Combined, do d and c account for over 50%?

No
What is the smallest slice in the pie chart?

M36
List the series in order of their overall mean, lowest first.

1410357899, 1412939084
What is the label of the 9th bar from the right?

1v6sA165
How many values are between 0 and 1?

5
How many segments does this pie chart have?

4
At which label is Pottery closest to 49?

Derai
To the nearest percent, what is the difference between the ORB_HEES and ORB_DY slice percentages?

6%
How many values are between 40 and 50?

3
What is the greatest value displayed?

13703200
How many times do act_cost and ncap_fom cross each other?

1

+ + +

Work to be completed:
Reproduce every one of the rows above verbatim, preserving each line and its order.

Worked solution:
Combined, do d and c account for over 50%?

No
What is the smallest slice in the pie chart?

M36
List the series in order of their overall mean, lowest first.

1410357899, 1412939084
What is the label of the 9th bar from the right?

1v6sA165
How many values are between 0 and 1?

5
How many segments does this pie chart have?

4
At which label is Pottery closest to 49?

Derai
To the nearest percent, what is the difference between the ORB_HEES and ORB_DY slice percentages?

6%
How many values are between 40 and 50?

3
What is the greatest value displayed?

13703200
How many times do act_cost and ncap_fom cross each other?

1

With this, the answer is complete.